Griffith, who was nominated for an Oscar in 1989 for her performance in the women-in-the-workplace empowerment classic Working Girl, cites Zoe Cassavetes, the director of her latest film, as one example.
Day Out of Days sheds light on what it really takes to survive in Tinseltown. Griffith plays an unstable mother/momager to 40-year-old actress/former in-demand starlet Mia Roarke (Alexia Landeau), and emphasizes that the film rightly shows the less-than-glamorous side of the business.
“People should know it’s really f—ing hard,” she says. “It’s tough, it’s not glamorous like it’s portrayed. Some of it is glamorous, but honestly, unless you can really enjoy your work, it’s too tough. The payback is being able to play and do your job and have fun with it because otherwise it’s just too brutal, there’s too much judgment and criticism, opinions, it’s just brutal.”
[From People]
The title of the film Melanie mentioned, Day out of Days, is the term for an industry practice in which there’s a chart made for a film before it’s shot which adds up “the number of paid days for each cast member.” It’s part of how a film’s budget is made. Day out of Days is available on demand and you can see the trailer here. It’s about a 40 year-old actress, played by Alexia Landeau, who isn’t getting roles and is disillusioned with her career. Melanie plays the mom. It looks really depressing to me, but maybe that’s the point.

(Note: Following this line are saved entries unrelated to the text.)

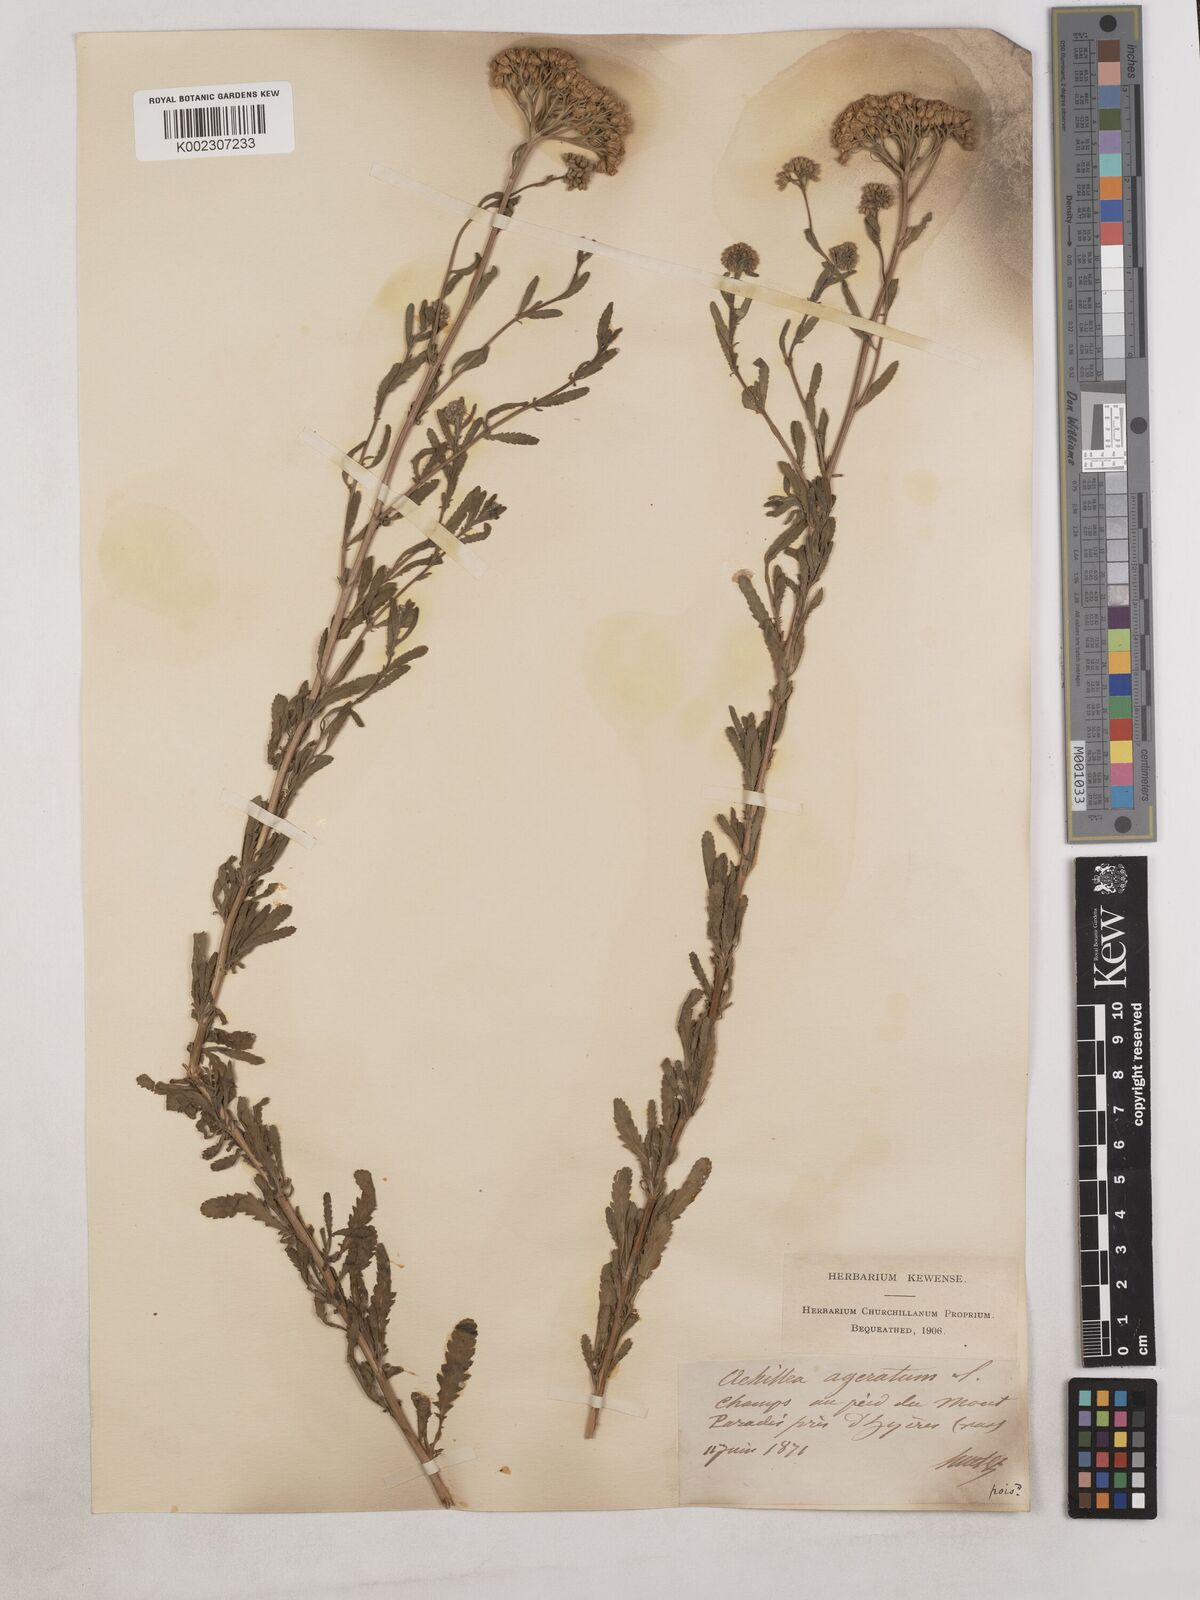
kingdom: Plantae
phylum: Tracheophyta
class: Magnoliopsida
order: Asterales
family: Asteraceae
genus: Achillea
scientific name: Achillea ageratum
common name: Sweet-nancy
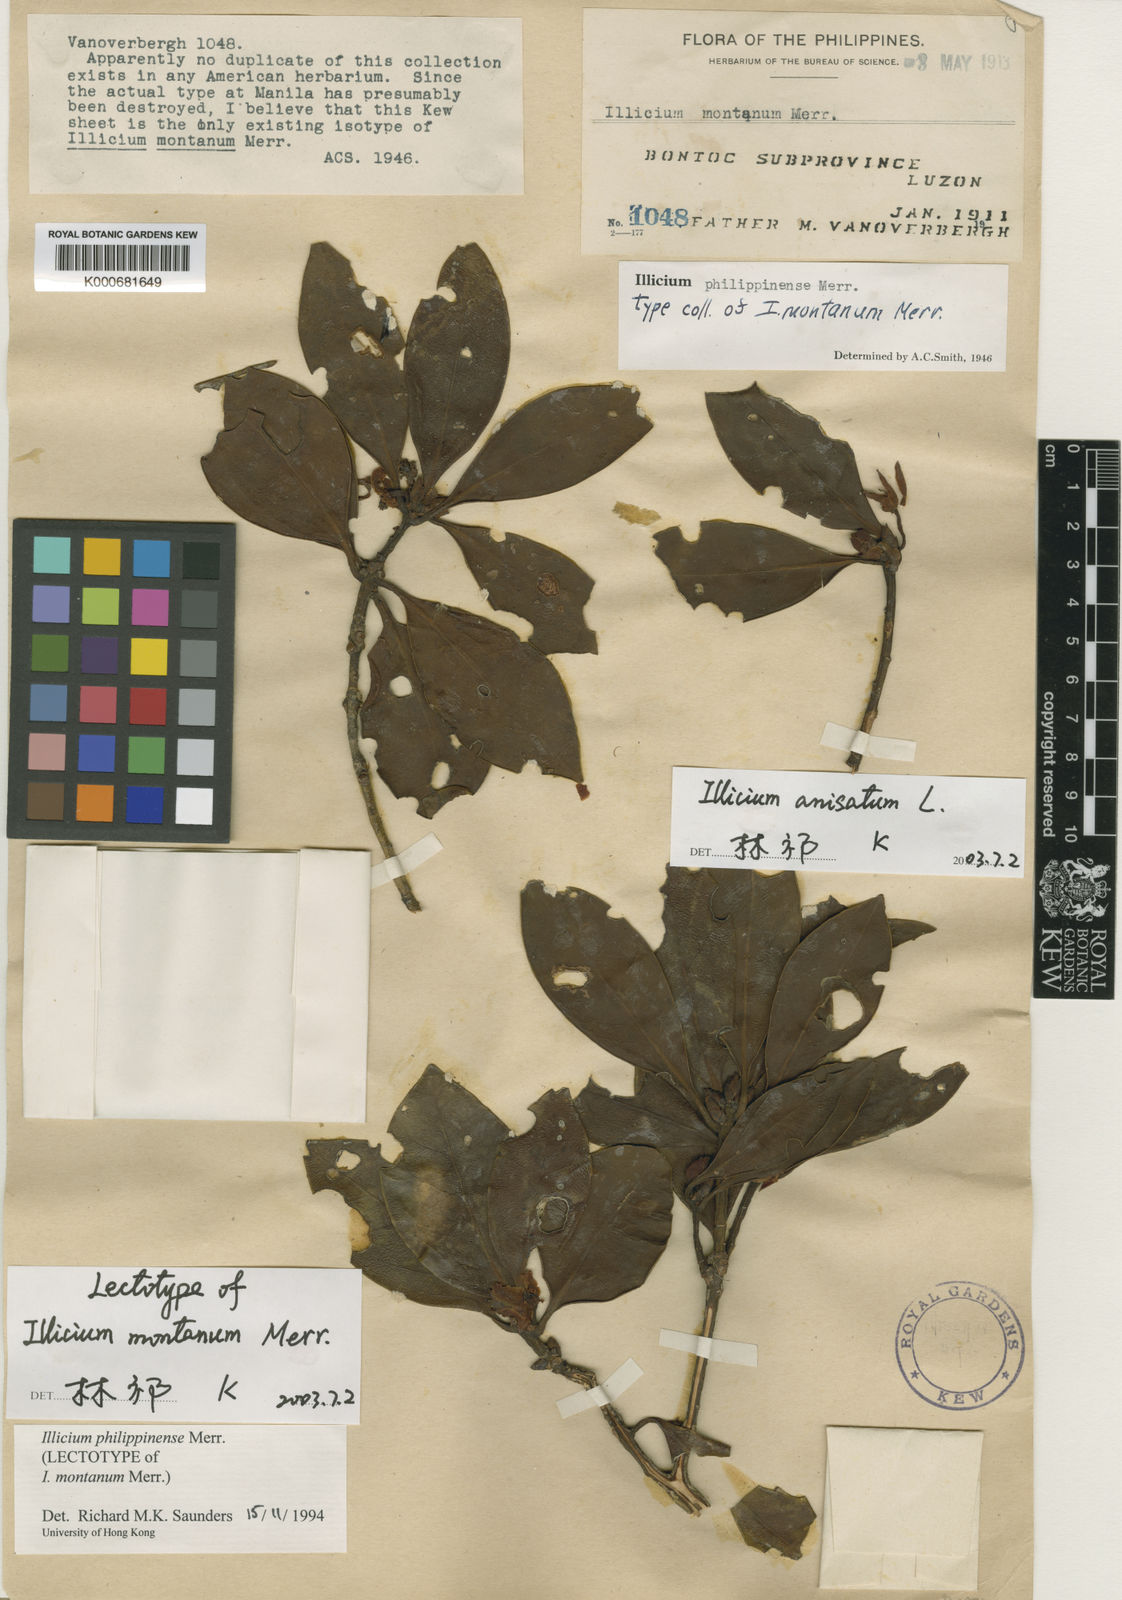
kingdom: Plantae
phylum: Tracheophyta
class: Magnoliopsida
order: Austrobaileyales
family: Schisandraceae
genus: Illicium
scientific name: Illicium philippinense
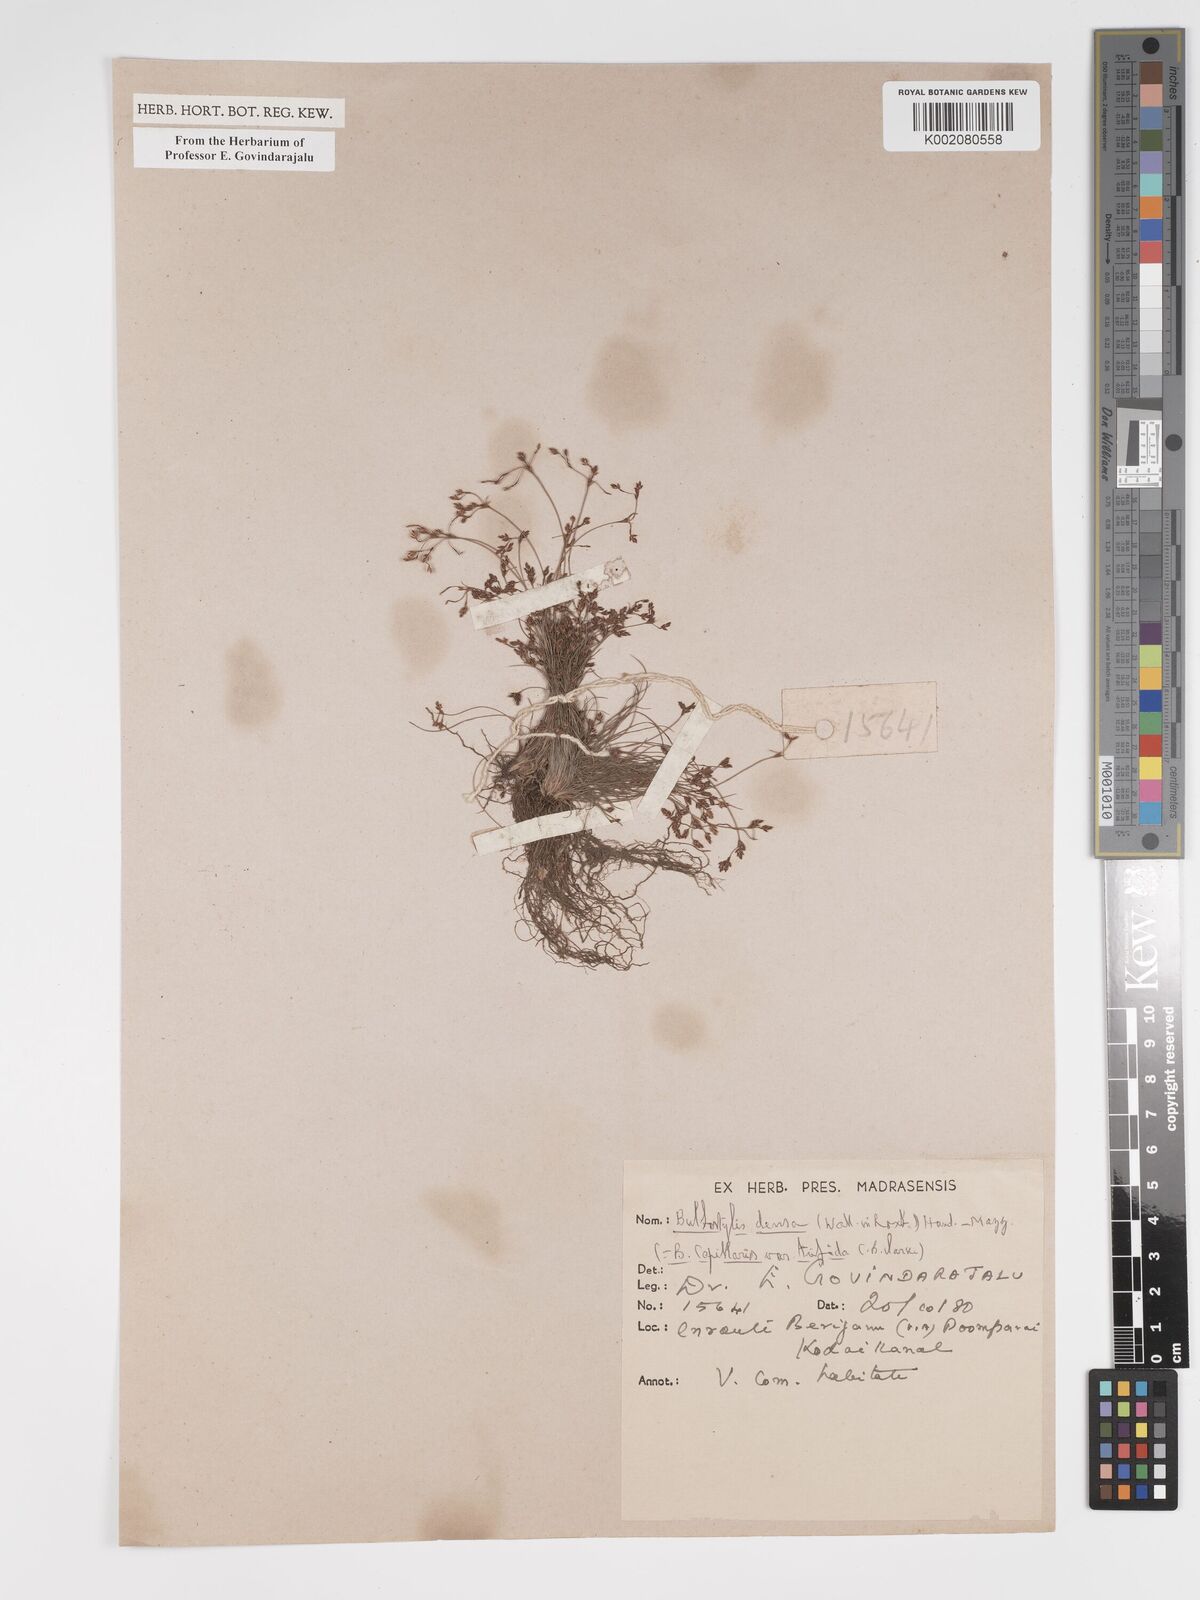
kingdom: Plantae
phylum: Tracheophyta
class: Liliopsida
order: Poales
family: Cyperaceae
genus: Bulbostylis
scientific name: Bulbostylis densa
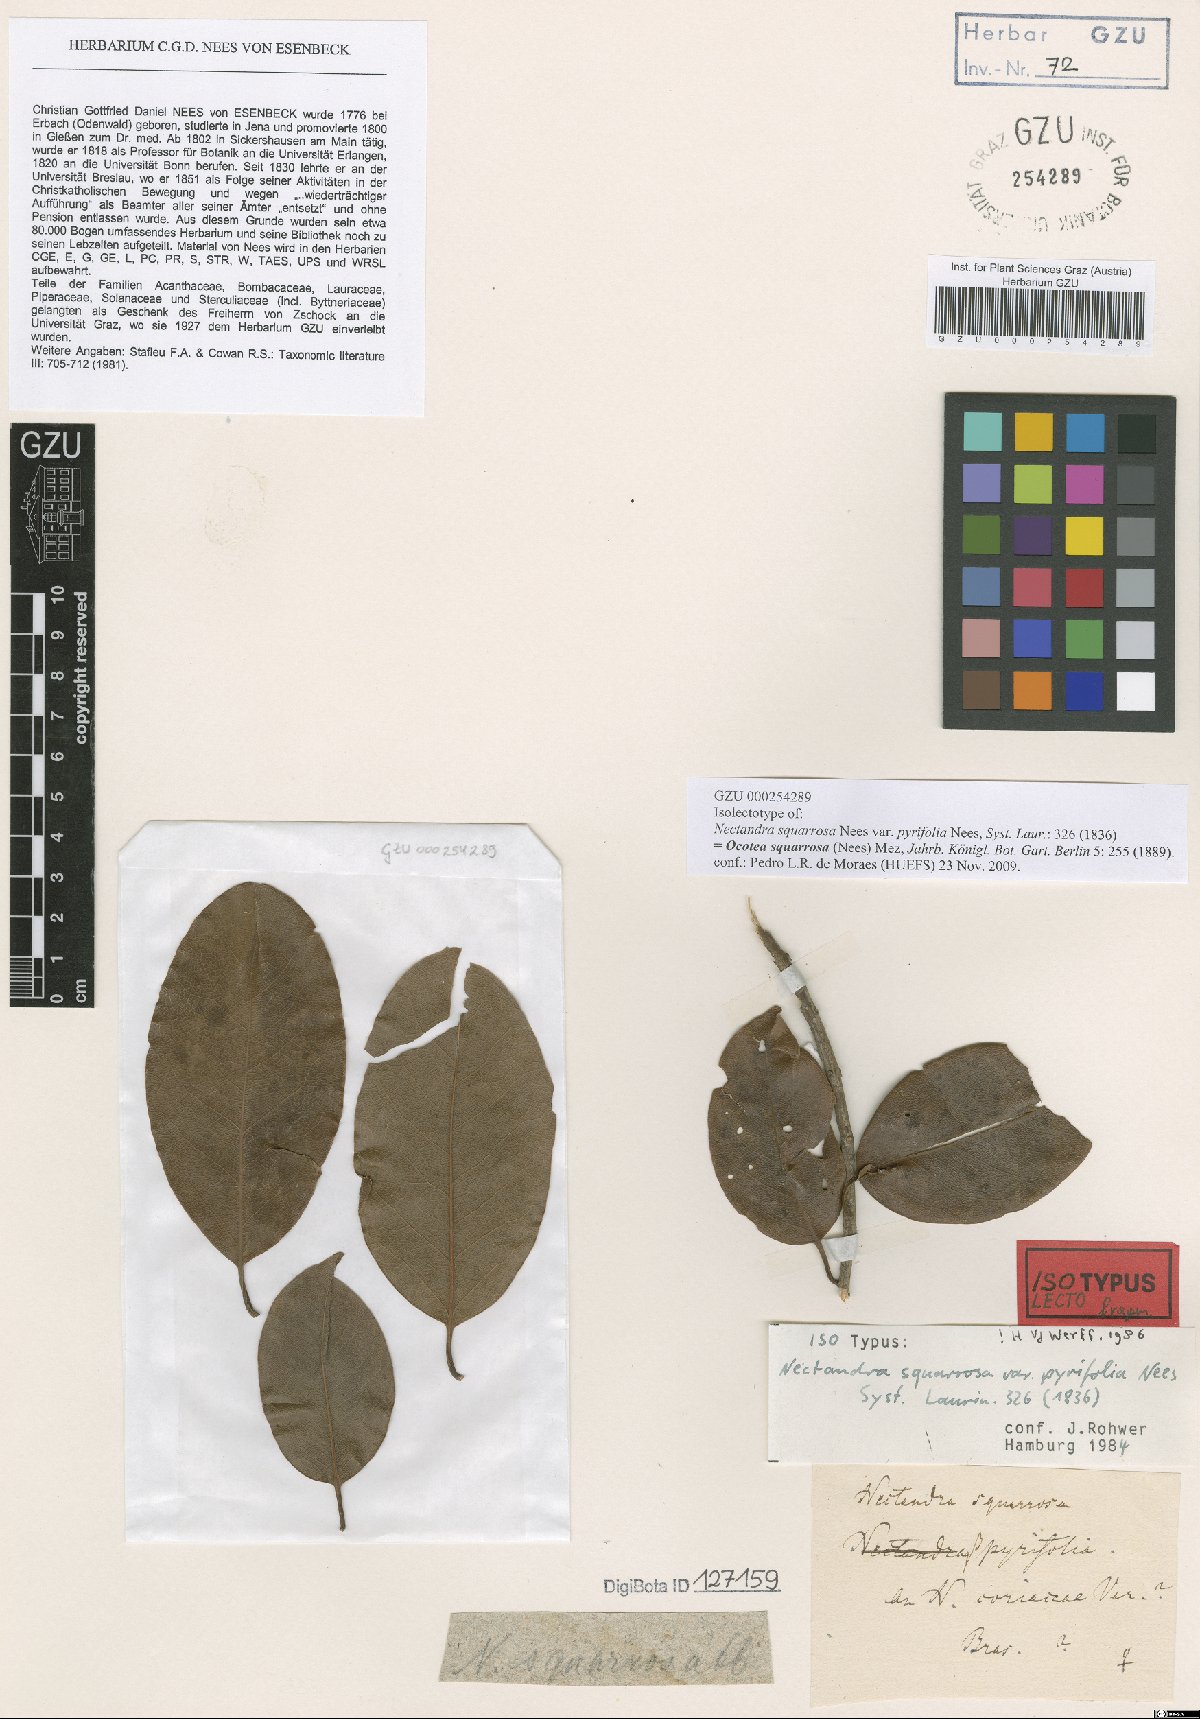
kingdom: Plantae
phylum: Tracheophyta
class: Magnoliopsida
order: Laurales
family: Lauraceae
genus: Ocotea
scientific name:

Last December, Melanie responded to meanies on Instagram by saying “I’m 58. And I’m in Hawaii Five O playing Scott Caan’s Mom. Go ahead… Say some more mean things.” So she’s working still, she’s just not as busy as she used to be and she probably misses it. I wish there were more roles for women and especially older women, because that would mean that more of their stories, our stories, would be getting told.